Guidelines for drinking-water quality: Small water supplies

Small drinking-water supplies commonly experience operational, managerial, technical and resourcing challenges that impact their ability to deliver safe and reliable services. The needs and opportunities associated with these supplies therefore warrant explicit consideration in policies and regulations. These Guidelines, specifically tailored to small water supplies, build on over 60 years of guidance by the World Health Organization (WHO) on drinking-water quality and safety. They focus on establishing drinking-water quality regulations and standards that are health based and context appropriate; on proactively managing risks through water safety planning and sanitary inspections; and on carrying out independent surveillance. The guidance is intended primarily for decision-makers at national and subnational levels with responsibility for developing regulatory frameworks and support programmes related to these activities. Other stakeholders involved in water service provision will also benefit from the guidance in this document. Designed to be practical and accessible, these Guidelines offer clear guidance that is rooted in the principle of progressive improvement. State-of-the-art recommendations and implementation guidance are provided, drawn from a comprehensive evidence review and established good practices.

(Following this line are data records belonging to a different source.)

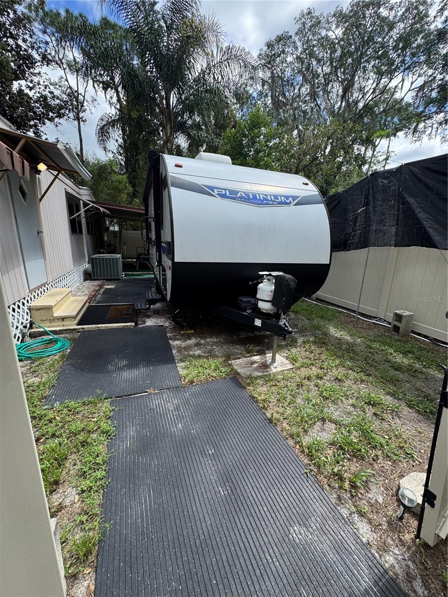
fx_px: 242
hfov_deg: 85.7
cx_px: 224
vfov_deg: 102.1
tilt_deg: -14.8
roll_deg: -1.2
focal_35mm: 14
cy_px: 298
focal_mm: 2.22
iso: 40
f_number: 2.2
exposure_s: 1/713
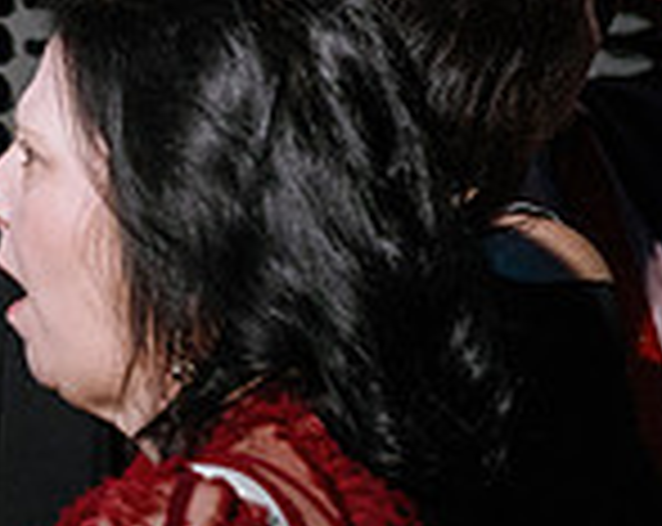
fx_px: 2542
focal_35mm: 130
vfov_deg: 11.8
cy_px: 420
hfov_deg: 13.9
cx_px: -338
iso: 800
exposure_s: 1/100
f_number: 4
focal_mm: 35
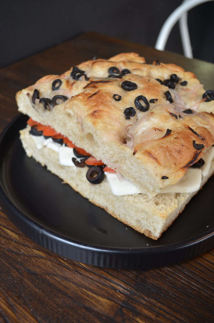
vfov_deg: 53.2
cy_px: 162
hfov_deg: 36.7
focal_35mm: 36
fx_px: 322
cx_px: 107
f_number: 4
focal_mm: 24
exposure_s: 1/60
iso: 400
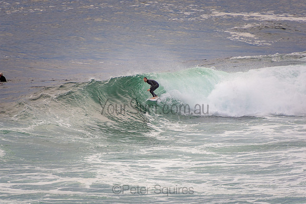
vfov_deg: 2.3
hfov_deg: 3.4
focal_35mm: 600
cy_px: 102
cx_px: 153
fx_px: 5101
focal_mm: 400
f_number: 5.6
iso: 360
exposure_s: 1/800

Additionally, case examples are provided from countries and areas around the world to demonstrate how the guidance in this publication has been implemented in practice in a wide variety of contexts. Together with WHO’s 2024 Sanitary inspection packages – a supporting tool for the Guidelines for drinking-water quality: small water supplies, these Guidelines update and supersede WHO’s 1997 Guidelines for drinking-water quality. Volume 3: surveillance and control of community supplies. Key changes to this updated publication include a greater focus on preventive risk management and a broader range of small water supplies covered, including those managed by households, communities and professional entities.